Pictures aside, restate the records below exactly as written.
#### Material shown ####
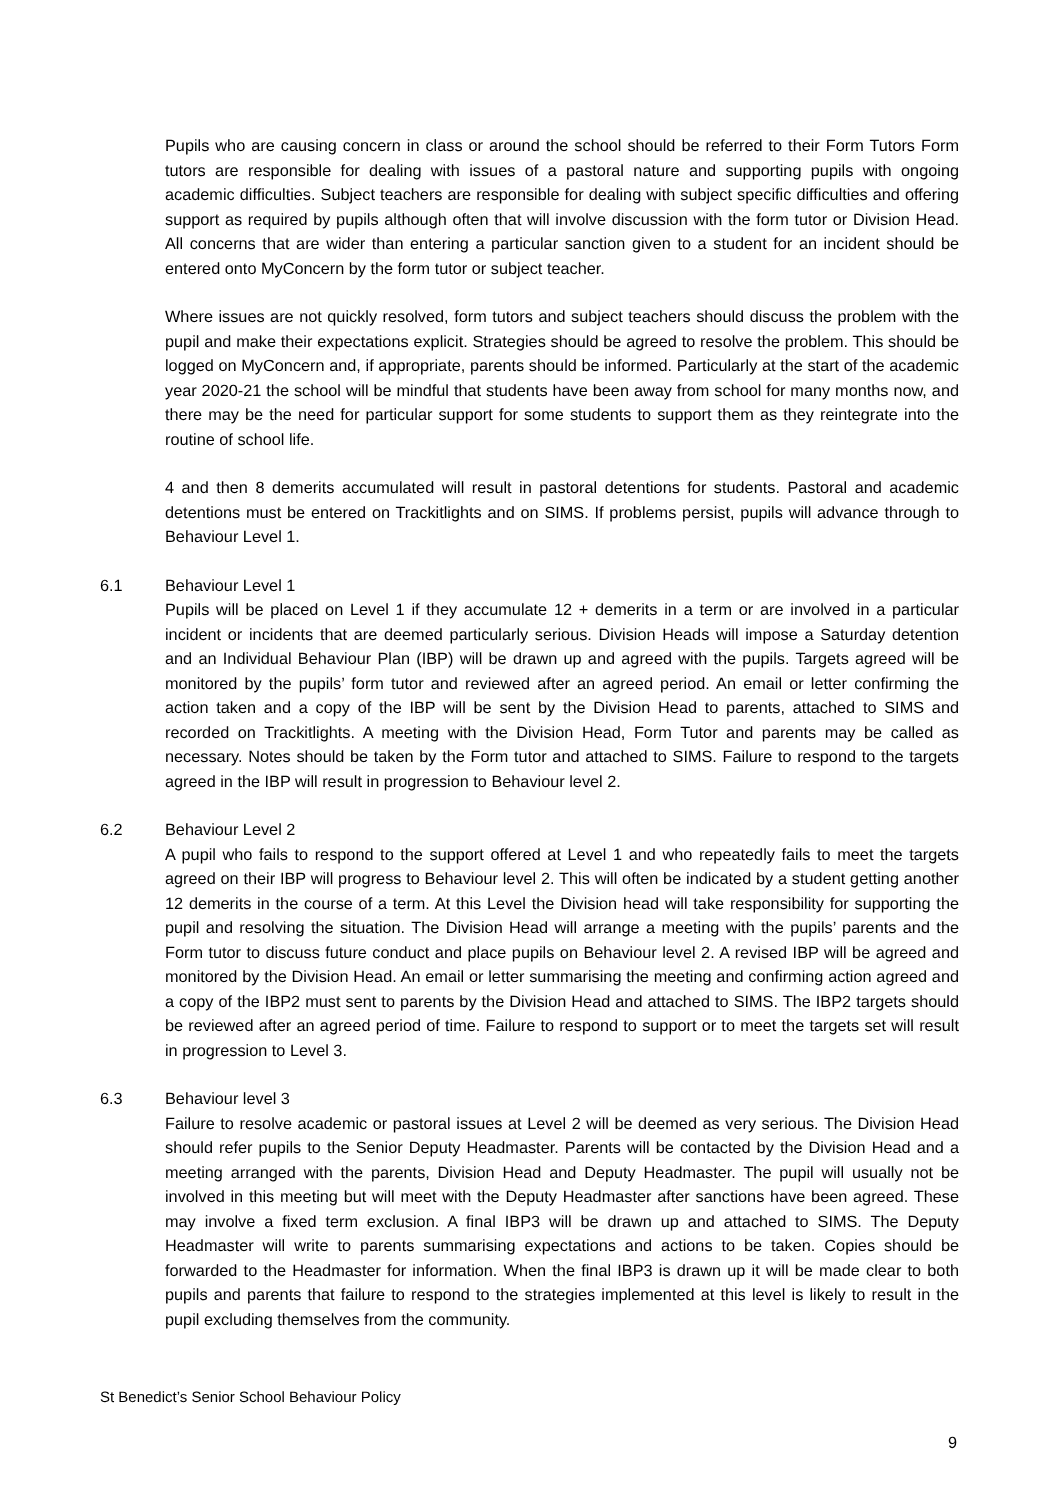Pupils who are causing concern in class or around the school should be referred to their Form Tutors Form tutors are responsible for dealing with issues of a pastoral nature and supporting pupils with ongoing academic difficulties. Subject teachers are responsible for dealing with subject specific difficulties and offering support as required by pupils although often that will involve discussion with the form tutor or Division Head. All concerns that are wider than entering a particular sanction given to a student for an incident should be entered onto MyConcern by the form tutor or subject teacher.
Where issues are not quickly resolved, form tutors and subject teachers should discuss the problem with the pupil and make their expectations explicit. Strategies should be agreed to resolve the problem. This should be logged on MyConcern and, if appropriate, parents should be informed. Particularly at the start of the academic year 2020-21 the school will be mindful that students have been away from school for many months now, and there may be the need for particular support for some students to support them as they reintegrate into the routine of school life.
4 and then 8 demerits accumulated will result in pastoral detentions for students. Pastoral and academic detentions must be entered on Trackitlights and on SIMS. If problems persist, pupils will advance through to Behaviour Level 1.
6.1 Behaviour Level 1
Pupils will be placed on Level 1 if they accumulate 12 + demerits in a term or are involved in a particular incident or incidents that are deemed particularly serious. Division Heads will impose a Saturday detention and an Individual Behaviour Plan (IBP) will be drawn up and agreed with the pupils. Targets agreed will be monitored by the pupils’ form tutor and reviewed after an agreed period. An email or letter confirming the action taken and a copy of the IBP will be sent by the Division Head to parents, attached to SIMS and recorded on Trackitlights. A meeting with the Division Head, Form Tutor and parents may be called as necessary. Notes should be taken by the Form tutor and attached to SIMS. Failure to respond to the targets agreed in the IBP will result in progression to Behaviour level 2.
6.2 Behaviour Level 2
A pupil who fails to respond to the support offered at Level 1 and who repeatedly fails to meet the targets agreed on their IBP will progress to Behaviour level 2. This will often be indicated by a student getting another 12 demerits in the course of a term. At this Level the Division head will take responsibility for supporting the pupil and resolving the situation. The Division Head will arrange a meeting with the pupils’ parents and the Form tutor to discuss future conduct and place pupils on Behaviour level 2. A revised IBP will be agreed and monitored by the Division Head. An email or letter summarising the meeting and confirming action agreed and a copy of the IBP2 must sent to parents by the Division Head and attached to SIMS. The IBP2 targets should be reviewed after an agreed period of time. Failure to respond to support or to meet the targets set will result in progression to Level 3.
6.3 Behaviour level 3
Failure to resolve academic or pastoral issues at Level 2 will be deemed as very serious. The Division Head should refer pupils to the Senior Deputy Headmaster. Parents will be contacted by the Division Head and a meeting arranged with the parents, Division Head and Deputy Headmaster. The pupil will usually not be involved in this meeting but will meet with the Deputy Headmaster after sanctions have been agreed. These may involve a fixed term exclusion. A final IBP3 will be drawn up and attached to SIMS. The Deputy Headmaster will write to parents summarising expectations and actions to be taken. Copies should be forwarded to the Headmaster for information. When the final IBP3 is drawn up it will be made clear to both pupils and parents that failure to respond to the strategies implemented at this level is likely to result in the pupil excluding themselves from the community.
St Benedict’s Senior School Behaviour Policy
9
####
- Expected answer
Pupils who are causing concern in class or around the school should be referred to their Form Tutors Form tutors are responsible for dealing with issues of a pastoral nature and supporting pupils with ongoing academic difficulties. Subject teachers are responsible for dealing with subject specific difficulties and offering support as required by pupils although often that will involve discussion with the form tutor or Division Head. All concerns that are wider than entering a particular sanction given to a student for an incident should be entered onto MyConcern by the form tutor or subject teacher.
Where issues are not quickly resolved, form tutors and subject teachers should discuss the problem with the pupil and make their expectations explicit. Strategies should be agreed to resolve the problem. This should be logged on MyConcern and, if appropriate, parents should be informed. Particularly at the start of the academic year 2020-21 the school will be mindful that students have been away from school for many months now, and there may be the need for particular support for some students to support them as they reintegrate into the routine of school life.
4 and then 8 demerits accumulated will result in pastoral detentions for students. Pastoral and academic detentions must be entered on Trackitlights and on SIMS. If problems persist, pupils will advance through to Behaviour Level 1.
6.1 Behaviour Level 1
Pupils will be placed on Level 1 if they accumulate 12 + demerits in a term or are involved in a particular incident or incidents that are deemed particularly serious. Division Heads will impose a Saturday detention and an Individual Behaviour Plan (IBP) will be drawn up and agreed with the pupils. Targets agreed will be monitored by the pupils’ form tutor and reviewed after an agreed period. An email or letter confirming the action taken and a copy of the IBP will be sent by the Division Head to parents, attached to SIMS and recorded on Trackitlights. A meeting with the Division Head, Form Tutor and parents may be called as necessary. Notes should be taken by the Form tutor and attached to SIMS. Failure to respond to the targets agreed in the IBP will result in progression to Behaviour level 2.
6.2 Behaviour Level 2
A pupil who fails to respond to the support offered at Level 1 and who repeatedly fails to meet the targets agreed on their IBP will progress to Behaviour level 2. This will often be indicated by a student getting another 12 demerits in the course of a term. At this Level the Division head will take responsibility for supporting the pupil and resolving the situation. The Division Head will arrange a meeting with the pupils’ parents and the Form tutor to discuss future conduct and place pupils on Behaviour level 2. A revised IBP will be agreed and monitored by the Division Head. An email or letter summarising the meeting and confirming action agreed and a copy of the IBP2 must sent to parents by the Division Head and attached to SIMS. The IBP2 targets should be reviewed after an agreed period of time. Failure to respond to support or to meet the targets set will result in progression to Level 3.
6.3 Behaviour level 3
Failure to resolve academic or pastoral issues at Level 2 will be deemed as very serious. The Division Head should refer pupils to the Senior Deputy Headmaster. Parents will be contacted by the Division Head and a meeting arranged with the parents, Division Head and Deputy Headmaster. The pupil will usually not be involved in this meeting but will meet with the Deputy Headmaster after sanctions have been agreed. These may involve a fixed term exclusion. A final IBP3 will be drawn up and attached to SIMS. The Deputy Headmaster will write to parents summarising expectations and actions to be taken. Copies should be forwarded to the Headmaster for information. When the final IBP3 is drawn up it will be made clear to both pupils and parents that failure to respond to the strategies implemented at this level is likely to result in the pupil excluding themselves from the community.
St Benedict’s Senior School Behaviour Policy
9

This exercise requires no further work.